11. Nurture any passions you have or think you might have because they build your character and make you who you are.

Simple pleasures can make a big impact.

Simple pleasures can make a big impact.

12. Live in the moment. Appreciate things as they happen because it may be your one and only chance to experience it. Show gratitude for even the smallest things because simple pleasures often make the biggest impact.

13. Know your own boundaries and don’t be afraid to draw lines if you need to. Others should have the decency to respect them. You’re allowed to say no and to speak up for yourself.

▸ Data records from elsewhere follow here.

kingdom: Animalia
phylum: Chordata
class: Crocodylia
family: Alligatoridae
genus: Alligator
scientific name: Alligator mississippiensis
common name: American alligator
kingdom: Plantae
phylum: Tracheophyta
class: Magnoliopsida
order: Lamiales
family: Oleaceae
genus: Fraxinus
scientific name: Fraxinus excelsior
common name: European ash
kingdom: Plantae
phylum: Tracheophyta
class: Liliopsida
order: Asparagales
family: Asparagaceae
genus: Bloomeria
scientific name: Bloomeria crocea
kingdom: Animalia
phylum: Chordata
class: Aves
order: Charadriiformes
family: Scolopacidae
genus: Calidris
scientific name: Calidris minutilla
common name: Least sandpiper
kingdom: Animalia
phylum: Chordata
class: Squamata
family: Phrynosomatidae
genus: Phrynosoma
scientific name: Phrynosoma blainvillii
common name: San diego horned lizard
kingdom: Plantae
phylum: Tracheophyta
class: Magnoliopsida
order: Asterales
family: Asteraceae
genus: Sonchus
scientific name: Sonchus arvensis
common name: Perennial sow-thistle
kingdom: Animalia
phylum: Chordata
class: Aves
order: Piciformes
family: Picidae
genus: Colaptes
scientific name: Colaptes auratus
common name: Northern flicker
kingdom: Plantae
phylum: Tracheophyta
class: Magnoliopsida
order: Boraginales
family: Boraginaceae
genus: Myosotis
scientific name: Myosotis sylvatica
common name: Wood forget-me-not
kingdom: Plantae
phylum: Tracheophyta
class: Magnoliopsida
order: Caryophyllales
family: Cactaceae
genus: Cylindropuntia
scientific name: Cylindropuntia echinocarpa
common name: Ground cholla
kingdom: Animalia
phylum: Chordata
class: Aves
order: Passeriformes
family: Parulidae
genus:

14. Your worries really can be put in a box and forgotten about until you wish to bring them out again. This one probably requires a little bit of explaining. One of the practices we were tasked with doing one week was to select a box, decorate it and then fill it with all of your worries. When you were done, you literally sealed them away. It made me realize that life can be overwhelming. We’re often trying to deal with multiple things at once. Yet, sometimes, it’s best to deal with difficult situations one at a time. It’s kind of a daunting thought, but if something isn’t solved right away, it’ll always be there later. For me, when I put my stresses on paper and then tucked them into my wisdom box, I felt so much lighter, and, truthfully, since I did that, I haven’t really dwelt as much on each and every thing that had been weighing me down.

15. There’s no point in having regrets about the past. You can’t change the past (unless you have a time machine). Just be sure to do the things you want to do now (as long as it’s feasible for you), so you don’t have any regrets in the future.

16. There are things I’d love to change about myself physically. However, it’ll either take a lot of time or it’s simply not going to happen (save for a body swap), so know that nobody has a truly perfect body (not even supermodels). You can be thankful for every inch of yourself for some reason or another. Ex. I wish my legs were longer and a lot slimmer, but, hey, I have legs and they give me the ability to walk. Win!

17. Cultivate solitude. You need to know who you are by yourself to know who you are when you’re with others. Read my post about being alone, but not lonely here.

18. Take some risks. Be a “yes” person.

Writing this post is my version of a personal risk. I probably would have been embarrassed to tell people about something like this in the past, but, nowadays, I believe that sharing is caring. I hope these words may inspire some of you or help you on your journeys in life and love. All the best!